Text passage:
=======
Roots and Benefits of Costly Giving: Young Children's Altruism is Related to Having Less Family Wealth and More Autonomic Flexibility

Jonas G Miller 1, Sarah Kahle 1, Paul D Hastings 1
PMCID: PMC4504814  NIHMSID: NIHMS669350  PMID: 26015412

Abstract

Altruism, although costly, may promote well-being for those who give. Costly giving by adults has received considerable attention, but less is known about the possible benefits, as well as biological and environmental correlates, of altruism in early childhood. In the current study, we present evidence that children who forgo self-gain to help others show greater vagal flexibility and higher subsequent vagal tone than those who do not, and children from less wealthy families behave more altruistically than those from wealthier families. These results suggest that altruism should be viewed through a biopsychosocial lens; that privileged contexts have an early-emerging influence on children's willingness to make personal sacrifices for others; and that altruism and healthy vagal functioning may share reciprocal relations in childhood. When children help others at a cost to themselves, they could be playing an active role in promoting their own well-being as well as the well-being of others.

Keywords: altruism, socioeconomic status, childhood, vagal tone, autonomic flexibility

Although altruism is personally costly in terms of material resources, a growing body of research suggests that it may also confer emotional and physiological benefits for those who give. Helping others can help ameliorate stress (Taylor, 2006; von Dawans, Fischbacher, Kirschbaum, Fehr, & Heinrichs, 2012), is emotionally rewarding (Dunn, Aknin, & Norton, 2014), and is linked to better physical health and longevity (Brown, Nesse, Vinokur, & Smith, 2003; Schreier, Schoner-Reichl, & Chen, 2013). These findings suggest that when adults provide assistance to others, they may get something back in terms of improved well-being. If behaving generously is intrinsically beneficial, we may also expect to see this association in young children. One aim of the present study was to examine whether young children who engage in altruistic giving also show healthier physiological functioning.

Although prosociality emerges early in life and can be rewarding, helping others at a cost to oneself can often be difficult. Altruism (i.e., costly helping) is indeed harder for young children than other kinds of prosocial behaviors (Svetlova, Nichols, & Brownell, 2010), and there are considerable individual differences across children (House et al., 2013). A second aim of the present study was to investigate biological and environmental factors related to social engagement as predictors of children's altruism.
=======
Extracted data:

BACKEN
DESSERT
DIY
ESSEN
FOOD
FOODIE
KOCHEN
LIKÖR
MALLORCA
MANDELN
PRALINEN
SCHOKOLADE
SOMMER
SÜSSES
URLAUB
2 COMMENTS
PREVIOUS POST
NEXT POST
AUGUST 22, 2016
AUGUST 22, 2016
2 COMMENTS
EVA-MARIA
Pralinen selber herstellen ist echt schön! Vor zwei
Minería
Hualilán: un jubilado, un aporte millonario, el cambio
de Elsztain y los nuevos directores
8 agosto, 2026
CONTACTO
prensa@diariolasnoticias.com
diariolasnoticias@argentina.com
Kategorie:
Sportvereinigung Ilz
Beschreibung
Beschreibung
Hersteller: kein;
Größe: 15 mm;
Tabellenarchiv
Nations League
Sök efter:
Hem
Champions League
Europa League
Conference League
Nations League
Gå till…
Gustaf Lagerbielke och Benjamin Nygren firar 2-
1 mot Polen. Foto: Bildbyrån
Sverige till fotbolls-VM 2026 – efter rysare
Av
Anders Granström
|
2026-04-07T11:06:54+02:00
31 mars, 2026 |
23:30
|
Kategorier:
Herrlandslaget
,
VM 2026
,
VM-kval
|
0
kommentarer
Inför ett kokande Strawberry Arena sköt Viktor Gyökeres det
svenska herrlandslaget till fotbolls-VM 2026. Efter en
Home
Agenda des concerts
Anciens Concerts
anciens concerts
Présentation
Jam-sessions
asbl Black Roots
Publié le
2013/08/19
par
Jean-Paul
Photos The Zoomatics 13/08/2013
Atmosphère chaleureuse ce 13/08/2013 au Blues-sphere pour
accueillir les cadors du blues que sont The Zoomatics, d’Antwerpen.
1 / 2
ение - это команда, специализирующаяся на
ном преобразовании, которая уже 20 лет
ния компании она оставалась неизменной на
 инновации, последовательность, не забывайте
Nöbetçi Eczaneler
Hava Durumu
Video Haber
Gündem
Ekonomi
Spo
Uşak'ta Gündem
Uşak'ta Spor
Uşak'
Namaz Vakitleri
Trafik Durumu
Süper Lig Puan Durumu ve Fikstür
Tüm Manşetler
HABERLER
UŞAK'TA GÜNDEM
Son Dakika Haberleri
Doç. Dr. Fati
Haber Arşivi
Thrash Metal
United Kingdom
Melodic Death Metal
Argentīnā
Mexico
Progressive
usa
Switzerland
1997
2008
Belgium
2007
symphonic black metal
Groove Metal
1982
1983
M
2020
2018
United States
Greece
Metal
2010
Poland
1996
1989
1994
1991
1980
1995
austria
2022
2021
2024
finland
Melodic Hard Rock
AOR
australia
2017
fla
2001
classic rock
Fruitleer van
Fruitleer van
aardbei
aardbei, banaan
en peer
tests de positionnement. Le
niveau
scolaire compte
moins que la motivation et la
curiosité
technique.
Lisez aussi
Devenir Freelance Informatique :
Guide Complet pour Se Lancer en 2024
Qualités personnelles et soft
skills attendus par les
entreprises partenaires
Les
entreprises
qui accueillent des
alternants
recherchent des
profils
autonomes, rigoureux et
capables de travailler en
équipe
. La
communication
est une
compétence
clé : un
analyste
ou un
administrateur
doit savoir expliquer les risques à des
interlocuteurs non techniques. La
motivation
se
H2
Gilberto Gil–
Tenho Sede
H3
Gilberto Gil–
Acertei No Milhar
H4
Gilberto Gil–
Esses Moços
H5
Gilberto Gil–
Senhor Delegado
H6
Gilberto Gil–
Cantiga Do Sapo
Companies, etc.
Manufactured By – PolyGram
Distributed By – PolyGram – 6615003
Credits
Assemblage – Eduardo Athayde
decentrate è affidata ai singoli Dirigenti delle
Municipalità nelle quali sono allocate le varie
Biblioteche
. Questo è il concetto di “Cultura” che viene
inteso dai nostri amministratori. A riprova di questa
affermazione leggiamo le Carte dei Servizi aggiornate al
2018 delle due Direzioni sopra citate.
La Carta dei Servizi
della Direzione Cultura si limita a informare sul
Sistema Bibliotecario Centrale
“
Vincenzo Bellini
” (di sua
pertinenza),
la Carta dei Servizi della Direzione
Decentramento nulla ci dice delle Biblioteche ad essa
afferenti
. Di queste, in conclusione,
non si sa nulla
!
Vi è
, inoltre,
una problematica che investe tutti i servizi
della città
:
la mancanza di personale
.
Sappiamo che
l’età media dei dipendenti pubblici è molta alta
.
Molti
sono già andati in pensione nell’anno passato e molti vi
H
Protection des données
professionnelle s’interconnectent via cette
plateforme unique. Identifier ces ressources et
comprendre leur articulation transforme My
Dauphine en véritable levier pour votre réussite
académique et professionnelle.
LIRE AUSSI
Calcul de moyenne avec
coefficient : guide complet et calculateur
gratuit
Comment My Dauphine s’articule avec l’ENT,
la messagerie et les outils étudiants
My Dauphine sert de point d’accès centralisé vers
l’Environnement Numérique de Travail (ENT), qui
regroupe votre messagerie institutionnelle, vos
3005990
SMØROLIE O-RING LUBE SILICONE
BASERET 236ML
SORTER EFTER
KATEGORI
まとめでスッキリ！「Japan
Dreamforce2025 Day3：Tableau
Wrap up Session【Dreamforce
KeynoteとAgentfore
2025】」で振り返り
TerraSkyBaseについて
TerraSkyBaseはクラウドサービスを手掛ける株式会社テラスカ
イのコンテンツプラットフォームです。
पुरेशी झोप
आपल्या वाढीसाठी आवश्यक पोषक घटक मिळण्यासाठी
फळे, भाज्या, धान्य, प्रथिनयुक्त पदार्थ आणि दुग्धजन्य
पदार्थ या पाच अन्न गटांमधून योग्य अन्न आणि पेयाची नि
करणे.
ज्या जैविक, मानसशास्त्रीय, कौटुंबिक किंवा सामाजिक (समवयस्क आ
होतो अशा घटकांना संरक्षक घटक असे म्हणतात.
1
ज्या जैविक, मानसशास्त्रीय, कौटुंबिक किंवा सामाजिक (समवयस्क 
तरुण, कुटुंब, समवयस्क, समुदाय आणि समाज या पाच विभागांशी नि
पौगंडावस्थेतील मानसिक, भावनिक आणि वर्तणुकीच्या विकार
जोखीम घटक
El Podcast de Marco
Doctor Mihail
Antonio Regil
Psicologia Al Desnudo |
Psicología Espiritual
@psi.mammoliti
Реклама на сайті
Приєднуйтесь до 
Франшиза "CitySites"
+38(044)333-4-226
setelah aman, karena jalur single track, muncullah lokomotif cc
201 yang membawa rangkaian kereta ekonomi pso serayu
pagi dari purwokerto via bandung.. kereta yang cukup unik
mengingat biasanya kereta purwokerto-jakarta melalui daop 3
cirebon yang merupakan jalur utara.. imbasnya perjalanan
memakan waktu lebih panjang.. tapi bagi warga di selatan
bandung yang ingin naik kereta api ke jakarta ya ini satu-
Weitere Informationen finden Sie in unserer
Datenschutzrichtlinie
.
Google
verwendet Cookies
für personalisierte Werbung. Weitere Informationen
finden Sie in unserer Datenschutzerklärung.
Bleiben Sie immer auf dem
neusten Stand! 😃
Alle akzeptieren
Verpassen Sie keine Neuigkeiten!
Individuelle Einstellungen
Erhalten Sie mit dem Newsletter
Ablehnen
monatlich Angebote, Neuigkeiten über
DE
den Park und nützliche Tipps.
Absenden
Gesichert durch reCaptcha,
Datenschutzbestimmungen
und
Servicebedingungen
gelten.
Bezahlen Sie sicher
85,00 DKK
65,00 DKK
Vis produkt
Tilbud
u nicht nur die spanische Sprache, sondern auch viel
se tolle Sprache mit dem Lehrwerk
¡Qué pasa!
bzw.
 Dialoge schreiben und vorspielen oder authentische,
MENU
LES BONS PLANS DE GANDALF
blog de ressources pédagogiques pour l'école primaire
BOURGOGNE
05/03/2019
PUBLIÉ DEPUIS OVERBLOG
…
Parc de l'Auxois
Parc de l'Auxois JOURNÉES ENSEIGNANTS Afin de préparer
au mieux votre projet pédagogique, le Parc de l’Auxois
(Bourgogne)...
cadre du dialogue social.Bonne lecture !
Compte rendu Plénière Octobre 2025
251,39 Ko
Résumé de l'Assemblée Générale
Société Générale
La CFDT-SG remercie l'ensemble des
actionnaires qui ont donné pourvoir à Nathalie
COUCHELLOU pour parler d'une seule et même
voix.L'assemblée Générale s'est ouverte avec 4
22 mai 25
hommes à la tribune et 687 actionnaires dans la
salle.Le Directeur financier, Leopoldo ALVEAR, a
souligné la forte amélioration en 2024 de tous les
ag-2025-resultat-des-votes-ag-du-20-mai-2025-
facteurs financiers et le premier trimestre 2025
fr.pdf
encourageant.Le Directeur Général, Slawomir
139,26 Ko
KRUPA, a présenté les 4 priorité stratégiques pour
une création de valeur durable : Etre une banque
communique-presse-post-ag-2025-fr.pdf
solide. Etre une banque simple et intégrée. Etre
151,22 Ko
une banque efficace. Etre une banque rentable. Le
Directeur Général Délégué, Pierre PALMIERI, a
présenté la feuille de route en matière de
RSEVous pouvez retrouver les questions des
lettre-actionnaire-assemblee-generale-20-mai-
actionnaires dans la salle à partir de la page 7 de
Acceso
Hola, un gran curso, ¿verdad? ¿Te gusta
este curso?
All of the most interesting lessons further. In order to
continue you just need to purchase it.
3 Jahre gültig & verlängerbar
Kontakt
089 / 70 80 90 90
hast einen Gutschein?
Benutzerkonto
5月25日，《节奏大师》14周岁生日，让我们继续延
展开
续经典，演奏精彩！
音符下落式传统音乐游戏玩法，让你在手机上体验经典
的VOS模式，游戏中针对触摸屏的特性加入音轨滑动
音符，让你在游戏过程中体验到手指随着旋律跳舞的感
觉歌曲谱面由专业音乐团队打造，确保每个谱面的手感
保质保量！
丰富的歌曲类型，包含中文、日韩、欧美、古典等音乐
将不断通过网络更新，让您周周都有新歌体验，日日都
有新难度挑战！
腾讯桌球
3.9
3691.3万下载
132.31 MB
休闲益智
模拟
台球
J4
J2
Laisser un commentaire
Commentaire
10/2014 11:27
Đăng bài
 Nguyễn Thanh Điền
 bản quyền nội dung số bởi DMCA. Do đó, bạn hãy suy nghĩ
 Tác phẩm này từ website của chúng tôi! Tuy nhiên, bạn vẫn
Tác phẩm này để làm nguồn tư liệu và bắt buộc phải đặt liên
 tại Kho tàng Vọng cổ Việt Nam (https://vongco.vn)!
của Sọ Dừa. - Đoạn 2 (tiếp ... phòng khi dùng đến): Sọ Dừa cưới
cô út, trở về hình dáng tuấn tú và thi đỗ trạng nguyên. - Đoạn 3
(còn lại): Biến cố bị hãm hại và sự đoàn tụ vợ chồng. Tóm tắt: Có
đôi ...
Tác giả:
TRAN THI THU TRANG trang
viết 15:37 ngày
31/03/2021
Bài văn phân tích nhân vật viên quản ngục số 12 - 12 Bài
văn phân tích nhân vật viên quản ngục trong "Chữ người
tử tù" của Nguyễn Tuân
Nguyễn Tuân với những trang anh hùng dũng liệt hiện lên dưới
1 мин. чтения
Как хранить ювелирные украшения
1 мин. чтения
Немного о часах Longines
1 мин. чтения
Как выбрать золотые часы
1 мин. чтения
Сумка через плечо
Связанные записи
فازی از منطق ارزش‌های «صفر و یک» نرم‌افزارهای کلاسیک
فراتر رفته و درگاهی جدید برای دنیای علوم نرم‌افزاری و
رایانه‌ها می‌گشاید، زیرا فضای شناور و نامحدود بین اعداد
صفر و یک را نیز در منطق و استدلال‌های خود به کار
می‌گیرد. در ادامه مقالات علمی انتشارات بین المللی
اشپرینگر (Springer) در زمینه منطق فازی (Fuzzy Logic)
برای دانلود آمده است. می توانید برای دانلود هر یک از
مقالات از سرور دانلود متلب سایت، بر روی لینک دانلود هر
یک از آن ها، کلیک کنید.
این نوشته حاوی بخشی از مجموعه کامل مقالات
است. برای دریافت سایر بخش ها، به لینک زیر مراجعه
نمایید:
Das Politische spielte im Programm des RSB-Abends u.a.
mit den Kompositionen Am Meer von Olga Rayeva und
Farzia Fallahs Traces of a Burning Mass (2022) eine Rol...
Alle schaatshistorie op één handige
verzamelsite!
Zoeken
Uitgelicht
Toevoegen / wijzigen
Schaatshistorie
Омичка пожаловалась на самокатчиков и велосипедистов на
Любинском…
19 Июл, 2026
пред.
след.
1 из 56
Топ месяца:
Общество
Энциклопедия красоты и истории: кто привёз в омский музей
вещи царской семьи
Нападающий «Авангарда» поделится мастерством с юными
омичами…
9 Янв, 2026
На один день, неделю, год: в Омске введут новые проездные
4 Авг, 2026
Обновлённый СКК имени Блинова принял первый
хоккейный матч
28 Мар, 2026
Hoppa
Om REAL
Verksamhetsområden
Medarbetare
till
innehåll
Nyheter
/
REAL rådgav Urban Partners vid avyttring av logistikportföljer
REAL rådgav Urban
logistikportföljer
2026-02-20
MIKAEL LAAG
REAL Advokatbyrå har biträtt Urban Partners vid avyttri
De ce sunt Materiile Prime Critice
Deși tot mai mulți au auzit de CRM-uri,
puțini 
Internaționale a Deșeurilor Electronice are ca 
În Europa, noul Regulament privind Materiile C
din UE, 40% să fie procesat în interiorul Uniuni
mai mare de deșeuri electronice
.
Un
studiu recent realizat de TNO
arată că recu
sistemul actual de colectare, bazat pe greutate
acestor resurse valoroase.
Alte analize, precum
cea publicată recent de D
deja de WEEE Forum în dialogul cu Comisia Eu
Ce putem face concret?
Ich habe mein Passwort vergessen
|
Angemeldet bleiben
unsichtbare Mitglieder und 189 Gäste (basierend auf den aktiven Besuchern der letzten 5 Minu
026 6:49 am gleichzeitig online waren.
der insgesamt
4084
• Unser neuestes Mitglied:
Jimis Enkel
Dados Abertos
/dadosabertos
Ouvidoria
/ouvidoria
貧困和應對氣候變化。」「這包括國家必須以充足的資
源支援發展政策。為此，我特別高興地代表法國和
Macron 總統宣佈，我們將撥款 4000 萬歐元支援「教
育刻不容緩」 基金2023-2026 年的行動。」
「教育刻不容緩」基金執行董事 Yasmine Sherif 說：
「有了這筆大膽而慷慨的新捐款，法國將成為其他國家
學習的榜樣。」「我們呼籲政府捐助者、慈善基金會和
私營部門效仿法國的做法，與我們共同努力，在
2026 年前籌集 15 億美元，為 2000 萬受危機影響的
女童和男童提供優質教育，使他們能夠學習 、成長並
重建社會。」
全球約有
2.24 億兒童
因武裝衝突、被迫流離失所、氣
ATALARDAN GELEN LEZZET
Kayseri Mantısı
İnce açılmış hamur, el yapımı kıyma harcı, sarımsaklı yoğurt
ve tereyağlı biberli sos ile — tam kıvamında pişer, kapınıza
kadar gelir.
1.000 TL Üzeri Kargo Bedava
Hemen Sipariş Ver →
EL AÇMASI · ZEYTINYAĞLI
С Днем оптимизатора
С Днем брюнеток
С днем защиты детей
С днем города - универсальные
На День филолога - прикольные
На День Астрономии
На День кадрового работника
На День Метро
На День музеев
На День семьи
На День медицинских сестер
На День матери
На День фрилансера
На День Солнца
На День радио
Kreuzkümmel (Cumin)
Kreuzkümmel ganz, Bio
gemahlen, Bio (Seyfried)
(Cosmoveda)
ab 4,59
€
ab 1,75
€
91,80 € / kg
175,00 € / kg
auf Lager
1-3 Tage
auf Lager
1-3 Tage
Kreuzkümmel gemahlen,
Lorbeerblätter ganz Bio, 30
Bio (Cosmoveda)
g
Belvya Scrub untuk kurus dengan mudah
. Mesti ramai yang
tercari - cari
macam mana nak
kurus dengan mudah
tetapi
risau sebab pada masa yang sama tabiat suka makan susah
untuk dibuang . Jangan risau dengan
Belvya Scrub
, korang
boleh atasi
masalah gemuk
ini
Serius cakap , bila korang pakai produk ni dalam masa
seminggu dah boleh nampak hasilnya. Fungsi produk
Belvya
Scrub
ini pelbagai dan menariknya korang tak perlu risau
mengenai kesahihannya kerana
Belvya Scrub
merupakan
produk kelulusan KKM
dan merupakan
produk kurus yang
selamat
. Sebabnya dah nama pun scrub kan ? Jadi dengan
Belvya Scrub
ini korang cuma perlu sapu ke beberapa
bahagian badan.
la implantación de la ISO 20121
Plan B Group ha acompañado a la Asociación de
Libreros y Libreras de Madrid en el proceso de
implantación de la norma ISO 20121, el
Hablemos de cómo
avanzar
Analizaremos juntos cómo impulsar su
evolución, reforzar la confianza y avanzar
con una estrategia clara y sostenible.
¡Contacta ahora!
=======
Prompt 1: Please print the passage of the article on children's altruism from "Although prosociality emerges" up to and including "of children's altruism.".
Prompt 2: In the article on children's altruism, which children behave more altruistically than those from wealthier families?

Final answer 1:
Although prosociality emerges early in life and can be rewarding, helping others at a cost to oneself can often be difficult. Altruism (i.e., costly helping) is indeed harder for young children than other kinds of prosocial behaviors (Svetlova, Nichols, & Brownell, 2010), and there are considerable individual differences across children (House et al., 2013). A second aim of the present study was to investigate biological and environmental factors related to social engagement as predictors of children's altruism.

Final answer 2: Children from less wealthy families.